**Supplied entries**
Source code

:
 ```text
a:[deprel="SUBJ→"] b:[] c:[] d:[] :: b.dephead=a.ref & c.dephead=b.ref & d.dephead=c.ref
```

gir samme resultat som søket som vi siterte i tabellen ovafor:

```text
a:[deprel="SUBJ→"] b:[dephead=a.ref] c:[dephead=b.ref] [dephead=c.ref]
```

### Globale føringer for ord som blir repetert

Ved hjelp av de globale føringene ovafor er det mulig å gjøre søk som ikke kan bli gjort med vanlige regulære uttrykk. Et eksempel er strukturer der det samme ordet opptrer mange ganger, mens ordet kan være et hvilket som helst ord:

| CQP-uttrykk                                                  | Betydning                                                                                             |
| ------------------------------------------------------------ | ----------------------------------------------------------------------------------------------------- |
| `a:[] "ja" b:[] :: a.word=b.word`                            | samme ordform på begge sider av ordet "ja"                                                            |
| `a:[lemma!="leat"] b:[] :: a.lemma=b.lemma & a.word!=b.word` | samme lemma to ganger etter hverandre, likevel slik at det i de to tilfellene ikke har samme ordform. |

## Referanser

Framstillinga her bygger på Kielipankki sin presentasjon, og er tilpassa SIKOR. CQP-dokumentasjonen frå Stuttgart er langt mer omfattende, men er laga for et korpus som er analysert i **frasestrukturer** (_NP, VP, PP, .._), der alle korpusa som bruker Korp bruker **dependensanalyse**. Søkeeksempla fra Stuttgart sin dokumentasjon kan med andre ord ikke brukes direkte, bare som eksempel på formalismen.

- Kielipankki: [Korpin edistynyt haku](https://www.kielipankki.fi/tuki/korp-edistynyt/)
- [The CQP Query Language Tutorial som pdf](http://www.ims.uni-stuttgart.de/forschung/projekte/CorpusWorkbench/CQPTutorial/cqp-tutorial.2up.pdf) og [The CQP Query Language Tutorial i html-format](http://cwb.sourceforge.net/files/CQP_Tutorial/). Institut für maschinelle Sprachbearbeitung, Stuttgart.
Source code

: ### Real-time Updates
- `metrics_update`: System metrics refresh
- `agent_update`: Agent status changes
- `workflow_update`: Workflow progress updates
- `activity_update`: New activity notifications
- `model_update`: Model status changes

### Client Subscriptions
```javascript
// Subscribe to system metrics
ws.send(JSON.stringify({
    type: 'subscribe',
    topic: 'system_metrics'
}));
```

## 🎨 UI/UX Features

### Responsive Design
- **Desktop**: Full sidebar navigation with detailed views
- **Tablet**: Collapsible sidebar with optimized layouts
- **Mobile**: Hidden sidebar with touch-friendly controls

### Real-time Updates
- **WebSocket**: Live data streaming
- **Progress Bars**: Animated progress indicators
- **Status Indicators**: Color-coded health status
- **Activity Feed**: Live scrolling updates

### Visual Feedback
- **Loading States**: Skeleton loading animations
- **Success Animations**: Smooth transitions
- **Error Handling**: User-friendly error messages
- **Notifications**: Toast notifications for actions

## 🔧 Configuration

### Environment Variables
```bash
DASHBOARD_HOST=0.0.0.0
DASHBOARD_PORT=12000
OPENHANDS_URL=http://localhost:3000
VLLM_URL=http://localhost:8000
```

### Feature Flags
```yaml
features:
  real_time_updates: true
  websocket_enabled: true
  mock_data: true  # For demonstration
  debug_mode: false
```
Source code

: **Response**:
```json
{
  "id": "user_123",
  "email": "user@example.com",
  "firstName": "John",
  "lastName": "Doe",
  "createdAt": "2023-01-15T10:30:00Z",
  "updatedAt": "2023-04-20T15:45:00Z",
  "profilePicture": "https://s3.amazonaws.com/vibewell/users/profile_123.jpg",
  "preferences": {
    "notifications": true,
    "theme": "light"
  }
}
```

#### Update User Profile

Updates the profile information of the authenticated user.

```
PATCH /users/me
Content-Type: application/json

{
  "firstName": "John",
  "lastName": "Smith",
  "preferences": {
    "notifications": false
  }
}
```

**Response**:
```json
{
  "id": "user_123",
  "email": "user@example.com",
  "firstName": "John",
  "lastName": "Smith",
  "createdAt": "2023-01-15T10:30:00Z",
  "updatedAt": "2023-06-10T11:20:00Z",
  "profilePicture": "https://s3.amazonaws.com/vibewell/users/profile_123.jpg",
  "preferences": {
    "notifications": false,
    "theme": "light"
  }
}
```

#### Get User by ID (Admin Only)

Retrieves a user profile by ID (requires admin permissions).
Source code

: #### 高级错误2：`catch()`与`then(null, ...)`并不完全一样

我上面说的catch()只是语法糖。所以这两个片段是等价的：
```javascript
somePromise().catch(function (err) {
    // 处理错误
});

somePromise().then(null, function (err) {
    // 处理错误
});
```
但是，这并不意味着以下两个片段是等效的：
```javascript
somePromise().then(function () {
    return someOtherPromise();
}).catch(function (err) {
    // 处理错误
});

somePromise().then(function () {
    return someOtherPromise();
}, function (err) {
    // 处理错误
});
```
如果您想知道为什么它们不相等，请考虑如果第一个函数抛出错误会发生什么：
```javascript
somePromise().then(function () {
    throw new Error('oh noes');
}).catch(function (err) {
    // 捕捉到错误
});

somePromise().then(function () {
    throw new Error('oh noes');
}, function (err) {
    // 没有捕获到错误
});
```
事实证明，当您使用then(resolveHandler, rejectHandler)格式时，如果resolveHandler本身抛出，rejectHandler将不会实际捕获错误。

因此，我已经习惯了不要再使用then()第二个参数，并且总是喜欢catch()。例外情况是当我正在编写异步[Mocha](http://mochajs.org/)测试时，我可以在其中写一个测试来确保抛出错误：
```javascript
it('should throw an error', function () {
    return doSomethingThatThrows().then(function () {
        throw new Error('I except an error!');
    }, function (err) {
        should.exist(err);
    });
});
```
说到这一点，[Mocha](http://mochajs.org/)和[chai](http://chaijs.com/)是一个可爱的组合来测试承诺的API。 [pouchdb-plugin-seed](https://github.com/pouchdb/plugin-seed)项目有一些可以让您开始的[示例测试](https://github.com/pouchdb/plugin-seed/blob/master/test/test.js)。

**What you should do**
Reproduce all the data exactly. Include every line.

**Solved exercise**
Source code

:
 ```text
a:[deprel="SUBJ→"] b:[] c:[] d:[] :: b.dephead=a.ref & c.dephead=b.ref & d.dephead=c.ref
```

gir samme resultat som søket som vi siterte i tabellen ovafor:

```text
a:[deprel="SUBJ→"] b:[dephead=a.ref] c:[dephead=b.ref] [dephead=c.ref]
```

### Globale føringer for ord som blir repetert

Ved hjelp av de globale føringene ovafor er det mulig å gjøre søk som ikke kan bli gjort med vanlige regulære uttrykk. Et eksempel er strukturer der det samme ordet opptrer mange ganger, mens ordet kan være et hvilket som helst ord:

| CQP-uttrykk                                                  | Betydning                                                                                             |
| ------------------------------------------------------------ | ----------------------------------------------------------------------------------------------------- |
| `a:[] "ja" b:[] :: a.word=b.word`                            | samme ordform på begge sider av ordet "ja"                                                            |
| `a:[lemma!="leat"] b:[] :: a.lemma=b.lemma & a.word!=b.word` | samme lemma to ganger etter hverandre, likevel slik at det i de to tilfellene ikke har samme ordform. |

## Referanser

Framstillinga her bygger på Kielipankki sin presentasjon, og er tilpassa SIKOR. CQP-dokumentasjonen frå Stuttgart er langt mer omfattende, men er laga for et korpus som er analysert i **frasestrukturer** (_NP, VP, PP, .._), der alle korpusa som bruker Korp bruker **dependensanalyse**. Søkeeksempla fra Stuttgart sin dokumentasjon kan med andre ord ikke brukes direkte, bare som eksempel på formalismen.

- Kielipankki: [Korpin edistynyt haku](https://www.kielipankki.fi/tuki/korp-edistynyt/)
- [The CQP Query Language Tutorial som pdf](http://www.ims.uni-stuttgart.de/forschung/projekte/CorpusWorkbench/CQPTutorial/cqp-tutorial.2up.pdf) og [The CQP Query Language Tutorial i html-format](http://cwb.sourceforge.net/files/CQP_Tutorial/). Institut für maschinelle Sprachbearbeitung, Stuttgart.
Source code

: ### Real-time Updates
- `metrics_update`: System metrics refresh
- `agent_update`: Agent status changes
- `workflow_update`: Workflow progress updates
- `activity_update`: New activity notifications
- `model_update`: Model status changes

### Client Subscriptions
```javascript
// Subscribe to system metrics
ws.send(JSON.stringify({
    type: 'subscribe',
    topic: 'system_metrics'
}));
```

## 🎨 UI/UX Features

### Responsive Design
- **Desktop**: Full sidebar navigation with detailed views
- **Tablet**: Collapsible sidebar with optimized layouts
- **Mobile**: Hidden sidebar with touch-friendly controls

### Real-time Updates
- **WebSocket**: Live data streaming
- **Progress Bars**: Animated progress indicators
- **Status Indicators**: Color-coded health status
- **Activity Feed**: Live scrolling updates

### Visual Feedback
- **Loading States**: Skeleton loading animations
- **Success Animations**: Smooth transitions
- **Error Handling**: User-friendly error messages
- **Notifications**: Toast notifications for actions

## 🔧 Configuration

### Environment Variables
```bash
DASHBOARD_HOST=0.0.0.0
DASHBOARD_PORT=12000
OPENHANDS_URL=http://localhost:3000
VLLM_URL=http://localhost:8000
```

### Feature Flags
```yaml
features:
  real_time_updates: true
  websocket_enabled: true
  mock_data: true  # For demonstration
  debug_mode: false
```
Source code

: **Response**:
```json
{
  "id": "user_123",
  "email": "user@example.com",
  "firstName": "John",
  "lastName": "Doe",
  "createdAt": "2023-01-15T10:30:00Z",
  "updatedAt": "2023-04-20T15:45:00Z",
  "profilePicture": "https://s3.amazonaws.com/vibewell/users/profile_123.jpg",
  "preferences": {
    "notifications": true,
    "theme": "light"
  }
}
```

#### Update User Profile

Updates the profile information of the authenticated user.

```
PATCH /users/me
Content-Type: application/json

{
  "firstName": "John",
  "lastName": "Smith",
  "preferences": {
    "notifications": false
  }
}
```

**Response**:
```json
{
  "id": "user_123",
  "email": "user@example.com",
  "firstName": "John",
  "lastName": "Smith",
  "createdAt": "2023-01-15T10:30:00Z",
  "updatedAt": "2023-06-10T11:20:00Z",
  "profilePicture": "https://s3.amazonaws.com/vibewell/users/profile_123.jpg",
  "preferences": {
    "notifications": false,
    "theme": "light"
  }
}
```

#### Get User by ID (Admin Only)

Retrieves a user profile by ID (requires admin permissions).
Source code

: #### 高级错误2：`catch()`与`then(null, ...)`并不完全一样

我上面说的catch()只是语法糖。所以这两个片段是等价的：
```javascript
somePromise().catch(function (err) {
    // 处理错误
});

somePromise().then(null, function (err) {
    // 处理错误
});
```
但是，这并不意味着以下两个片段是等效的：
```javascript
somePromise().then(function () {
    return someOtherPromise();
}).catch(function (err) {
    // 处理错误
});

somePromise().then(function () {
    return someOtherPromise();
}, function (err) {
    // 处理错误
});
```
如果您想知道为什么它们不相等，请考虑如果第一个函数抛出错误会发生什么：
```javascript
somePromise().then(function () {
    throw new Error('oh noes');
}).catch(function (err) {
    // 捕捉到错误
});

somePromise().then(function () {
    throw new Error('oh noes');
}, function (err) {
    // 没有捕获到错误
});
```
事实证明，当您使用then(resolveHandler, rejectHandler)格式时，如果resolveHandler本身抛出，rejectHandler将不会实际捕获错误。

因此，我已经习惯了不要再使用then()第二个参数，并且总是喜欢catch()。例外情况是当我正在编写异步[Mocha](http://mochajs.org/)测试时，我可以在其中写一个测试来确保抛出错误：
```javascript
it('should throw an error', function () {
    return doSomethingThatThrows().then(function () {
        throw new Error('I except an error!');
    }, function (err) {
        should.exist(err);
    });
});
```
说到这一点，[Mocha](http://mochajs.org/)和[chai](http://chaijs.com/)是一个可爱的组合来测试承诺的API。 [pouchdb-plugin-seed](https://github.com/pouchdb/plugin-seed)项目有一些可以让您开始的[示例测试](https://github.com/pouchdb/plugin-seed/blob/master/test/test.js)。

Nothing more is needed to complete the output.